You know, you'd expect a punch line after the phrase "mystery stains on bathroom wall"! Ok, ok enough of that, however it appears to be moisture related. Do you have a vent in your bathroom? Was the proper type of paint and premier used in the bathroom?


----------



## inspectorD (Aug 29, 2010)

It could be moisture...or it could be a paint issue.
I have seen this before when the builder, does not use the same primer at all areas of the wall. 
It looks like someone painted the crown moulding , then did the area of the wall around the crown moulding. Then painted the other wall area after they cut in around all the trim. This could be the issue, you just never noticed it.

This happens when the light gets different also. Like when you work different hours, or buy a new fixture, folks see things that where never there.

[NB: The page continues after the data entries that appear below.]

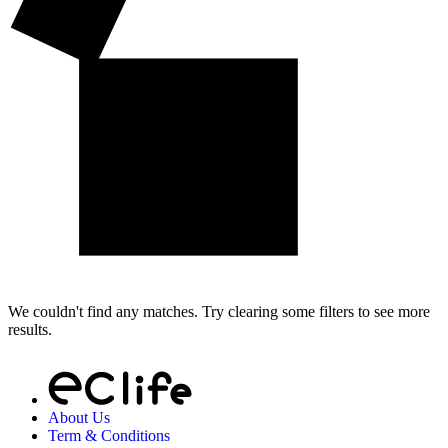
We couldn't find any matches. Try clearing some filters to see more
results.
About Us
Term & Conditions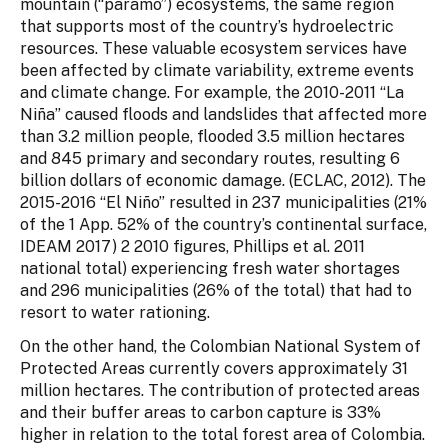
mountain (“paramo”) ecosystems, the same region
that supports most of the country’s hydroelectric
resources. These valuable ecosystem services have
been affected by climate variability, extreme events
and climate change. For example, the 2010-2011 “La
Niña” caused floods and landslides that affected more
than 3.2 million people, flooded 3.5 million hectares
and 845 primary and secondary routes, resulting 6
billion dollars of economic damage. (ECLAC, 2012). The
2015-2016 “El Niño” resulted in 237 municipalities (21%
of the 1 App. 52% of the country’s continental surface,
IDEAM 2017) 2 2010 figures, Phillips et al. 2011
national total) experiencing fresh water shortages
and 296 municipalities (26% of the total) that had to
resort to water rationing.
On the other hand, the Colombian National System of
Protected Areas currently covers approximately 31
million hectares. The contribution of protected areas
and their buffer areas to carbon capture is 33%
higher in relation to the total forest area of Colombia.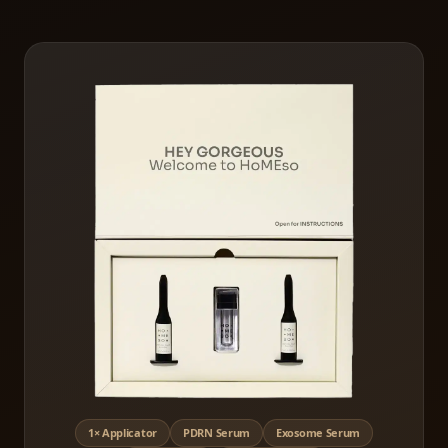
1× Applicator
PDRN Serum
Exosome Serum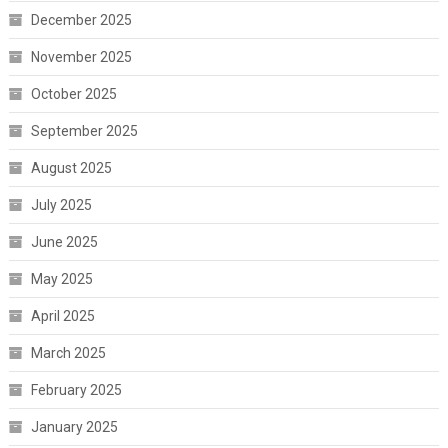
December 2025
November 2025
October 2025
September 2025
August 2025
July 2025
June 2025
May 2025
April 2025
March 2025
February 2025
January 2025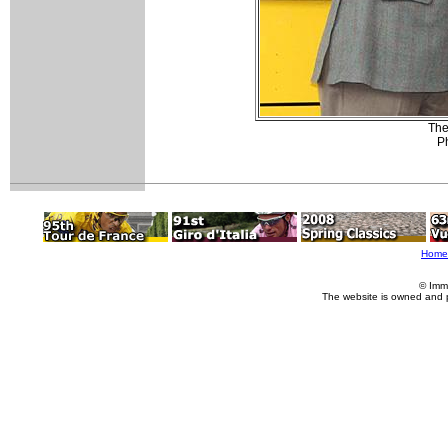
The
Ph
Home
© Imm
The website is owned and 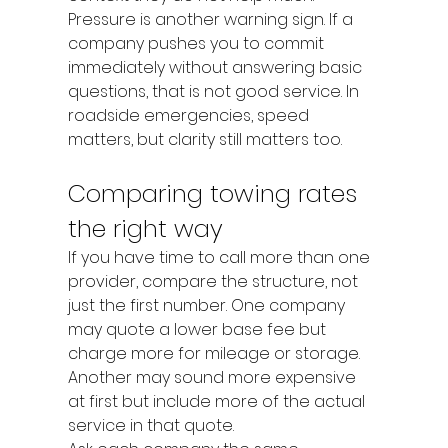
Pressure is another warning sign. If a 
company pushes you to commit 
immediately without answering basic 
questions, that is not good service. In 
roadside emergencies, speed 
matters, but clarity still matters too.
Comparing towing rates 
the right way
If you have time to call more than one 
provider, compare the structure, not 
just the first number. One company 
may quote a lower base fee but 
charge more for mileage or storage. 
Another may sound more expensive 
at first but include more of the actual 
service in that quote.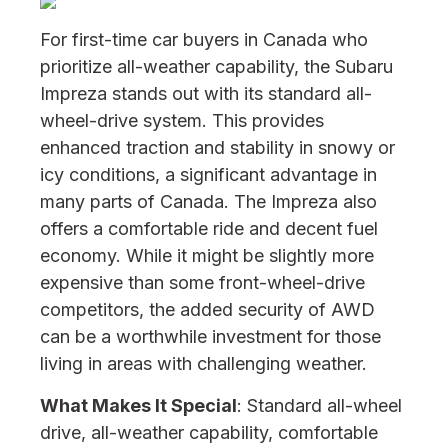
For first-time car buyers in Canada who
prioritize all-weather capability, the Subaru
Impreza stands out with its standard all-
wheel-drive system. This provides
enhanced traction and stability in snowy or
icy conditions, a significant advantage in
many parts of Canada. The Impreza also
offers a comfortable ride and decent fuel
economy. While it might be slightly more
expensive than some front-wheel-drive
competitors, the added security of AWD
can be a worthwhile investment for those
living in areas with challenging weather.
What Makes It Special
: Standard all-wheel
drive, all-weather capability, comfortable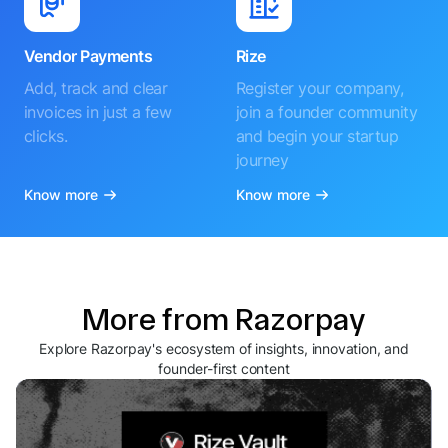
Vendor Payments
Rize
Add, track and clear
Register your company,
invoices in just a few
join a founder community
clicks.
and begin your startup
journey
Know more
Know more
More from Razorpay
Explore Razorpay's ecosystem of insights, innovation, and
founder-first content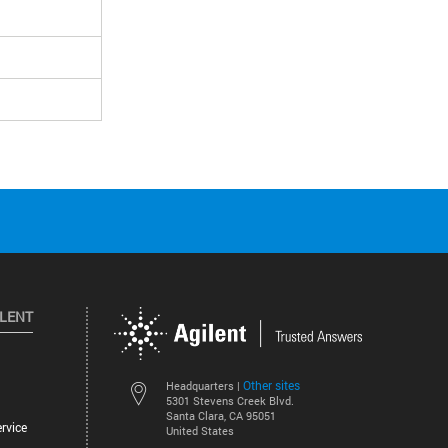
ILENT
Other sites
Headquarters |
5301 Stevens Creek Blvd.
Santa Clara, CA 95051
rvice
United States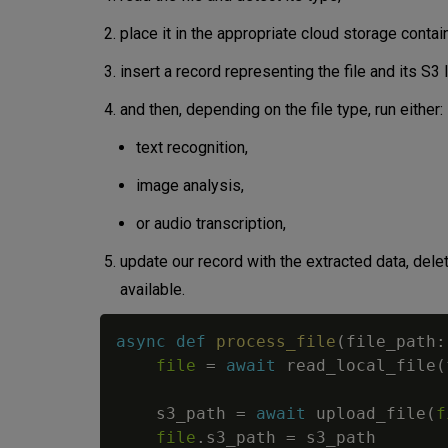
place it in the appropriate cloud storage conta
insert a record representing the file and its S3 
and then, depending on the file type, run either:
text recognition,
image analysis,
or audio transcription,
update our record with the extracted data, delete
available.
async
def
process_file
(
file_path
:
file
=
await
 read_local_file
(
    s3_path 
=
await
 upload_file
(
f
file
.
s3_path 
=
 s3_path
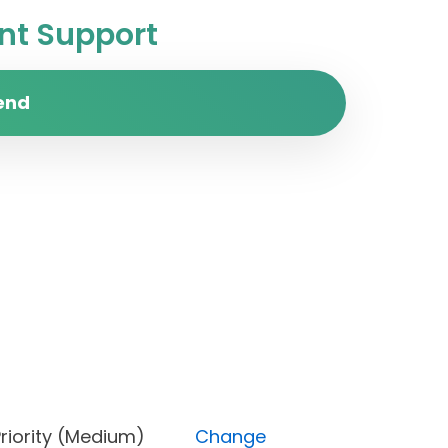
t Support
end
e), Priority (Medium)
Change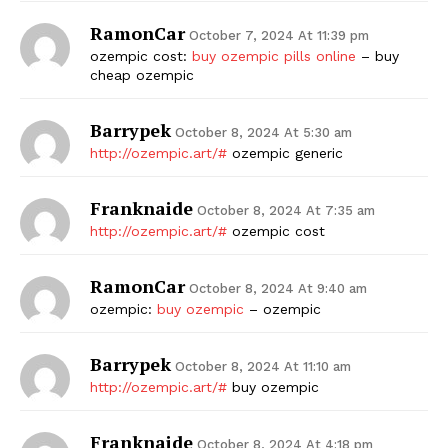
RamonCar
October 7, 2024 At 11:39 pm
ozempic cost:
buy ozempic pills online
– buy
cheap ozempic
Barrypek
October 8, 2024 At 5:30 am
http://ozempic.art/#
ozempic generic
Franknaide
October 8, 2024 At 7:35 am
http://ozempic.art/#
ozempic cost
RamonCar
October 8, 2024 At 9:40 am
ozempic:
buy ozempic
– ozempic
Barrypek
October 8, 2024 At 11:10 am
http://ozempic.art/#
buy ozempic
Franknaide
October 8, 2024 At 4:18 pm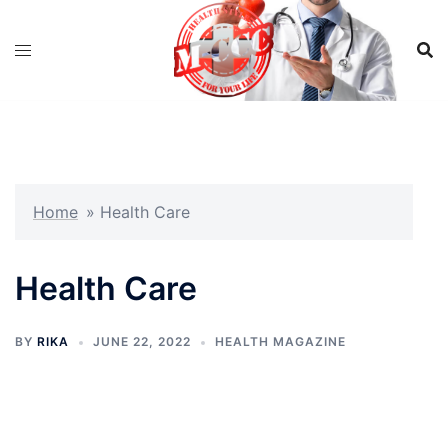
Skip
to
content
Home
»
Health Care
Health Care
BY
RIKA
JUNE 22, 2022
HEALTH MAGAZINE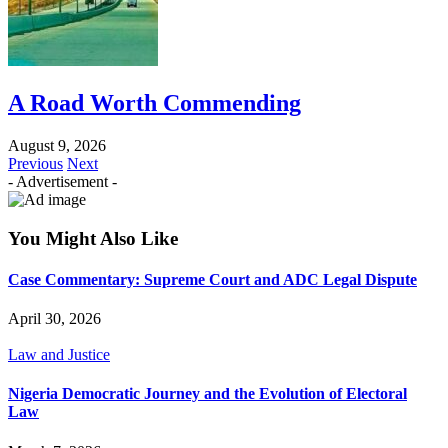
A Road Worth Commending
August 9, 2026
Previous
Next
- Advertisement -
You Might Also Like
Case Commentary: Supreme Court and ADC Legal Dispute
April 30, 2026
Law and Justice
Nigeria Democratic Journey and the Evolution of Electoral
Law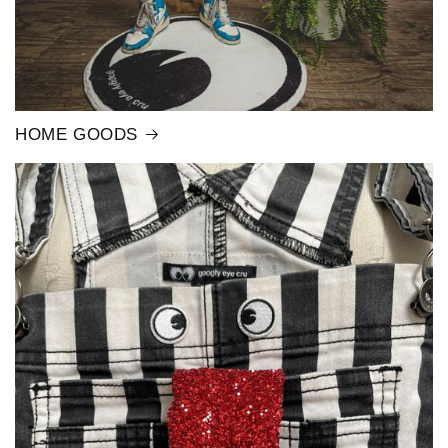
HOME GOODS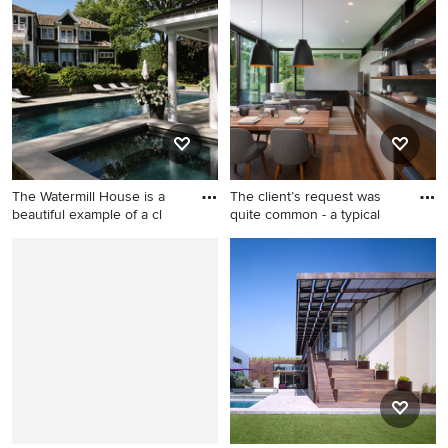
gray two-story wood gable
room idea in Dallas
roof design in Providence
The Watermill House is a
The client’s request was
beautiful example of a cl
quite common - a typical
Inspiration for a timeless
Inspiration for a small modern
backyard rectangular lap hot
medium tone wood floor and
tub remodel in New York
brown floor kitchen/dining
room combo remodel in
Milwaukee with multicolored
walls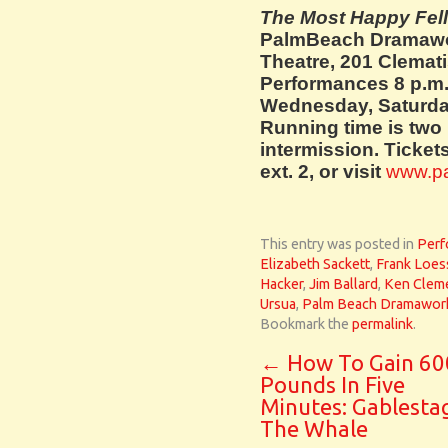
The Most Happy Fel
Palm
Beach Dramawo
Theatre, 201 Clemati
Performances 8 p.m.
Wednesday, Saturda
Running time is two
intermission. Tickets
ext. 2, or visit
www.p
This entry was posted in
Perf
Elizabeth Sackett
,
Frank Loes
Hacker
,
Jim Ballard
,
Ken Clem
Ursua
,
Palm Beach Dramawor
Bookmark the
permalink
.
←
How To Gain 60
Pounds In Five
Minutes: Gablesta
The Whale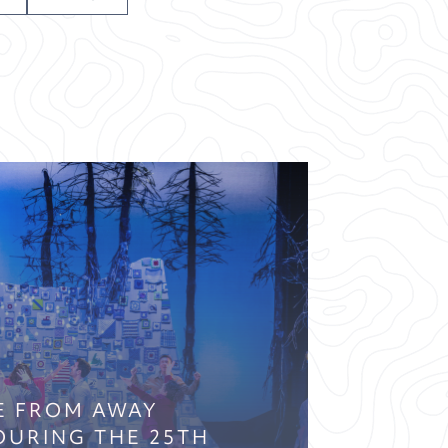
E FROM AWAY
OURING THE 25TH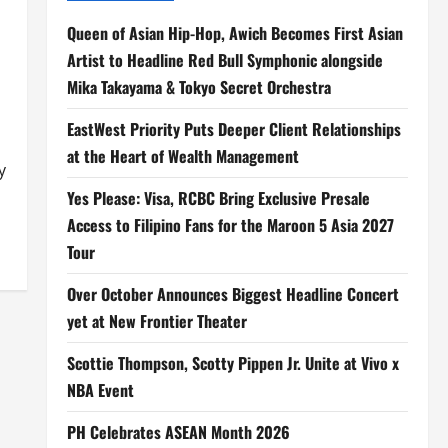
Queen of Asian Hip-Hop, Awich Becomes First Asian
Artist to Headline Red Bull Symphonic alongside
Mika Takayama & Tokyo Secret Orchestra
EastWest Priority Puts Deeper Client Relationships
at the Heart of Wealth Management
y
Yes Please: Visa, RCBC Bring Exclusive Presale
Access to Filipino Fans for the Maroon 5 Asia 2027
Tour
Over October Announces Biggest Headline Concert
yet at New Frontier Theater
Scottie Thompson, Scotty Pippen Jr. Unite at Vivo x
NBA Event
PH Celebrates ASEAN Month 2026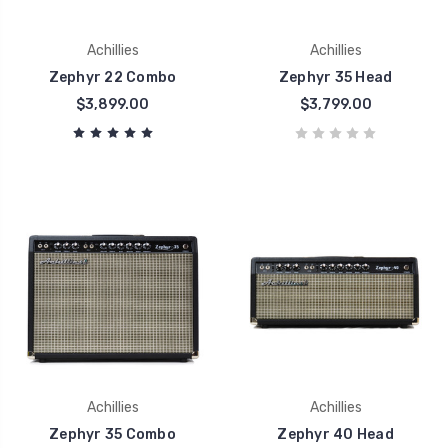
Achillies
Achillies
Zephyr 22 Combo
Zephyr 35 Head
$3,899.00
$3,799.00
Achillies
Achillies
Zephyr 35 Combo
Zephyr 40 Head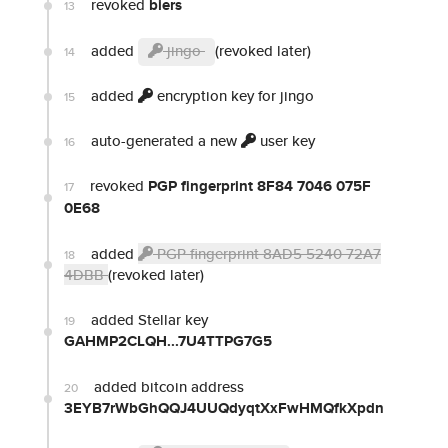
revoked
biers
13
added
jingo
(revoked later)
14
added
encryption key for jingo
15
auto-generated a new
user key
16
revoked
PGP fingerprint 8F84 7046 075F
17
0E68
added
PGP fingerprint 8AD5 5240 72A7
18
4DBB
(revoked later)
added Stellar key
19
GAHMP2CLQH...7U4TTPG7G5
added bitcoin address
20
3EYB7rWbGhQQJ4UUQdyqtXxFwHMQfkXpdn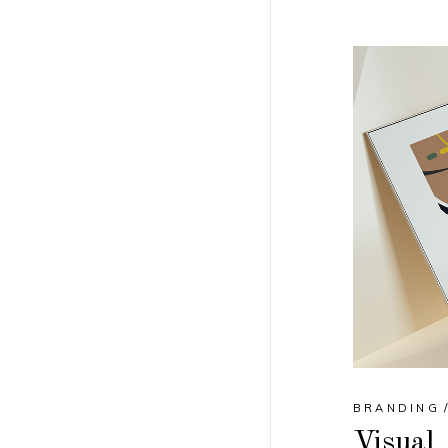
BRANDING
Visual 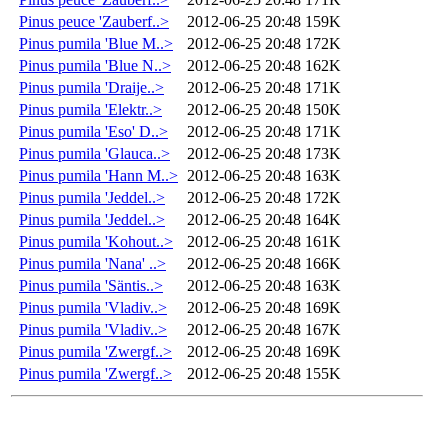
Pinus peuce 'Zauberf..>
2012-06-25 20:48
159K
Pinus pumila 'Blue M..>
2012-06-25 20:48
172K
Pinus pumila 'Blue N..>
2012-06-25 20:48
162K
Pinus pumila 'Draije..>
2012-06-25 20:48
171K
Pinus pumila 'Elektr..>
2012-06-25 20:48
150K
Pinus pumila 'Eso' D..>
2012-06-25 20:48
171K
Pinus pumila 'Glauca..>
2012-06-25 20:48
173K
Pinus pumila 'Hann M..>
2012-06-25 20:48
163K
Pinus pumila 'Jeddel..>
2012-06-25 20:48
172K
Pinus pumila 'Jeddel..>
2012-06-25 20:48
164K
Pinus pumila 'Kohout..>
2012-06-25 20:48
161K
Pinus pumila 'Nana' ..>
2012-06-25 20:48
166K
Pinus pumila 'Säntis..>
2012-06-25 20:48
163K
Pinus pumila 'Vladiv..>
2012-06-25 20:48
169K
Pinus pumila 'Vladiv..>
2012-06-25 20:48
167K
Pinus pumila 'Zwergf..>
2012-06-25 20:48
169K
Pinus pumila 'Zwergf..>
2012-06-25 20:48
155K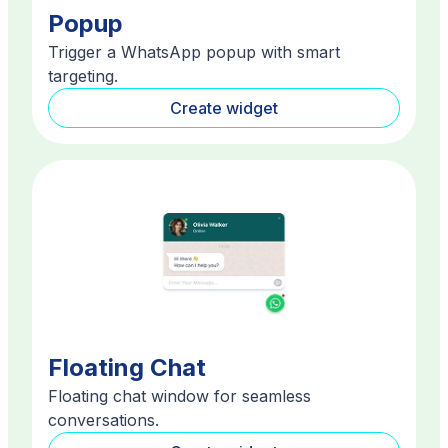
Popup
Trigger a WhatsApp popup with smart
targeting.
Create widget
Floating Chat
Floating chat window for seamless
conversations.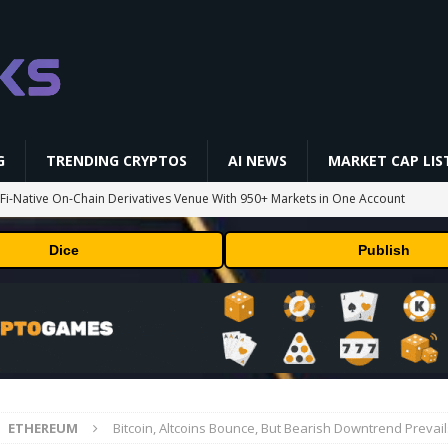
G
TRENDING CRYPTOS
AI NEWS
MARKET CAP LIS
i-Native On-Chain Derivatives Venue With 950+ Markets in One Account
Dice
Publish
 problem: Liquid AI's new model LFM2.5-2.6B brings powerful AI agents
ECHNOLOGY
okenized Stock Pairs Spanning AI Infrastructure, Semiconductor and
 Deals August 2026
TECHNOLOGY
ETHEREUM
Bitcoin, Altcoins Bounce, But Bearish Downtrend Prevai
st CFTC-Regulated Perps in the US
MARKET ANALYSIS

If it is water, is it actually wet?Did you poke it or test with a moisture meter? If you need to, get a pro in there to help you, you do not want this to go any further, Mold grows fast.

Good luck.


----------



## oldognewtrick (Aug 30, 2010)

Is this bathroom used for showering? If so do you use an exhaust fan? If you have a fan, is it properly ducted to the outside and not covered with insulation? 

Also,is this an outside wall, is it properly insulated? Moisture always travels to a cold surface, it maybe a condensation issue. 

And what is the surface of the other side of the wall?


----------



## handyguys (Aug 30, 2010)

Another possibility.

The areas are a little colder due to improper insulation above those areas. The colder areas can become moist when the humidity is high in the bathroom. Imagine a cold beer on a hot day, the can/bottle becomes wet. Same thing. The most areas attract dust/dirt or possibly support mold growth.

To test it. Take a q-tip, dip it in some bleach and run it across the stained area. If the area cleans from the bleach then its mold. If it stays dark its dirt/dust.

Either way you can probably just clean it. If mold use a bathroom cleaner with designed for mold. If dirt just use some general purpose cleaner Pine-sol, spic and span, whatever.

If cleaning doesn't make it go away then, as suggested, its a paint color issue. 

To keep it from coming back (if its dirt or mold from cold spots) you should increase venting of the bathroom and make sure the insulation above is correct. 

Let us know what you find out.


----------



## lcasti (Sep 5, 2010)

Thanks everyone! based on the replies, we think that this may be a venting issue. We do shower and there is no proper venting in this bathroom because of the design of the ceiling of the bathroom. 

Thanks Handy guy for the tip! I will try out the q-tip suggestion.


----------



## monicaeddwards (May 5, 2012)

Based on the picture as well as you information, I guess it's not a stain. It's another problem due to the painting or the coating under the painting. Because stain looks different and you said that it do not spread over to your wall. And also, you make sure you have exhaust fan in your bathroom to avoid future problems regarding water cause such as molds and stains. You should hire a contractor to analyze your wall. That's all.


----------